_TEXT PROVIDED_.
For example, cities such as Amsterdam, Stockholm and Zurich have digital twins of their urban areas to simulate new developments, let contractors test new designs digitally, and gather feedback, previously reported European Research Media Center.


Chybranov touts the industrial metaverse as “a very valuable tool to simulate various public events that can put a strain on city infrastructure and helps with planning new facilities.”


The industrial metaverse refers to the combination of individual technologies to create an immersive, 3D virtual environment.


Secondly, public services can be rendered in the metaverse to make them more interactive and engaging, especially when services are hard to access or require physical presence.


Lastly, metaverse technologies, such as augmented reality and virtual reality (VR), can be used to train public sector officials, as well as for building communities through virtual event planning and commerce facilitation.


GovInsider earlier covered how a public hospital in Singapore is using a virtual reality platform to train its healthcare professionals.

Expect wider adoption in a few years

The metaverse journey for governments is still at its early experimentation stages, says Chybranov. Wider adoption is expected in the next two to four years thanks to the rapid development of software, hardware and Internet infrastructure.


Infrastructure is one of the four priorities for the development of the metaverse, according to the World Government Summit in its 2023 report titled “Governing the Metaverse”. The other three include industry standards, laws and regulations around user and data protection, and policies and incentives.


Some governments already have in place national strategies to facilitate metaverse development. These include the Dubai Metaverse Strategy that aims to support 40,000 virtual jobs by 2030, and China’s Three-Year Action Plan for the Industrial Innovation and Development of the Metaverse (2023-2025) that focuses on a few industrial clusters for metaverse industry development.

_ENTRIES SUPPLIED_.

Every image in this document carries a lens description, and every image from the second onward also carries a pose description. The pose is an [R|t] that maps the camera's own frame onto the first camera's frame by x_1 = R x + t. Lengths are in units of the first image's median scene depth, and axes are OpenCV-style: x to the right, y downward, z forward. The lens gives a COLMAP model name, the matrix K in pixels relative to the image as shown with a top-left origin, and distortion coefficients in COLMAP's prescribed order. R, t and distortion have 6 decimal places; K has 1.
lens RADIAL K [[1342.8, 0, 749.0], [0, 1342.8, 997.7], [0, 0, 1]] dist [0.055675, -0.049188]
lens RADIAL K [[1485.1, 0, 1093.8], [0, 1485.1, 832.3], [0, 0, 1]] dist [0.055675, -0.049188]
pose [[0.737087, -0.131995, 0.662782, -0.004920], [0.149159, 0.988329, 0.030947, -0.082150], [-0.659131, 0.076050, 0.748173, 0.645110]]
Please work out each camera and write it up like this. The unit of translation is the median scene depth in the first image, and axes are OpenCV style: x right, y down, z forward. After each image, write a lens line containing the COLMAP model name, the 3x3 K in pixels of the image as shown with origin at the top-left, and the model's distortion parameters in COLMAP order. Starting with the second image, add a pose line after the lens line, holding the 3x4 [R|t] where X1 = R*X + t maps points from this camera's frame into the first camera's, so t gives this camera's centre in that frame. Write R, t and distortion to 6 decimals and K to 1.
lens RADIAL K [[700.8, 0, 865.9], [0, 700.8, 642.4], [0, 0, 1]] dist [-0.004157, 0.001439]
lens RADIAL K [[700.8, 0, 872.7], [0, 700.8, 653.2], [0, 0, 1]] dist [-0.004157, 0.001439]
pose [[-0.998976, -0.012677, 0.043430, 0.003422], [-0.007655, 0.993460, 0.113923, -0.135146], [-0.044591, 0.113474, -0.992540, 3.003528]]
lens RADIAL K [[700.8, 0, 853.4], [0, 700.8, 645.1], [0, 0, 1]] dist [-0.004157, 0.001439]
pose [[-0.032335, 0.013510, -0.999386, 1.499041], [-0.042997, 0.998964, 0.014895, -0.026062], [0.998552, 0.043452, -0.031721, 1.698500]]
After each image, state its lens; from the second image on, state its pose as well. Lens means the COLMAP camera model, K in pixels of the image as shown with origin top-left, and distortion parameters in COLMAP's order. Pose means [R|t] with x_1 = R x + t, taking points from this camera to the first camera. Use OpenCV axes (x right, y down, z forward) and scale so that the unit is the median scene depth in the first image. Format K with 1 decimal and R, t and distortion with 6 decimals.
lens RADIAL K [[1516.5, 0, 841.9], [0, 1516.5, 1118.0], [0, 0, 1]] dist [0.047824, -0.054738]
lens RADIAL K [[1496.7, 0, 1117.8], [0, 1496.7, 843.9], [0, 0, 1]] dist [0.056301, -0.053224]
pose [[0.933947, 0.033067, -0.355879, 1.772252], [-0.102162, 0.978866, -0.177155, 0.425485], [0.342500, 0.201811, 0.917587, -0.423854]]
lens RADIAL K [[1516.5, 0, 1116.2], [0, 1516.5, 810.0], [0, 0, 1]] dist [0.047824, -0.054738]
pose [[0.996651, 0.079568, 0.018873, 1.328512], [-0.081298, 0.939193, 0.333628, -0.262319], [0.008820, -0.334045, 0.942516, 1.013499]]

_WORK INSTRUCTIONS_.
1/ In the text on governments and the metaverse, how many virtual jobs does the Dubai Metaverse Strategy aim to support by 2030?
2/ Continue the text on governments and the metaverse from where it stops.

_SET OF ANSWERS_.
1/ 40,000 virtual jobs.

2/
Metaverse implementation can benefit various public sector players, ranging from legislators to citizen-facing public servants.


“Legislators can forge closer relationships with their constituents and communicate their ideas better, while government agencies can provide more efficient services through virtual channels,” says Chybranov.


“Virtual attractions benefit both residents and tourists, while industrial metaverse with its simulation capabilities can help builders and planners.” 

Remaining gaps to fill for metaverse adoption

Chybranov highlights technological complexity, slow user adoption and a lack of trust as some key obstacles to metaverse adoption for the public sector.

“Large metaverse projects can get very lengthy and costly. Therefore, we recommend starting with smaller experiments where results can be measured and evaluated within six to 10 months,” he says.

The easiest ways for governments to start using metaverse is through virtual events, tourist attractions and housing projects, he adds, as these can be done relatively quickly with a narrow scope and still be functional for the public.


SoftServe's Magic Box combined extended reality, digital twin tech, IoT and advanced UX design to help engineers and field technicians perform faster service management and equipment maintenance. Image: Screengrab from SoftServe's YouTube video.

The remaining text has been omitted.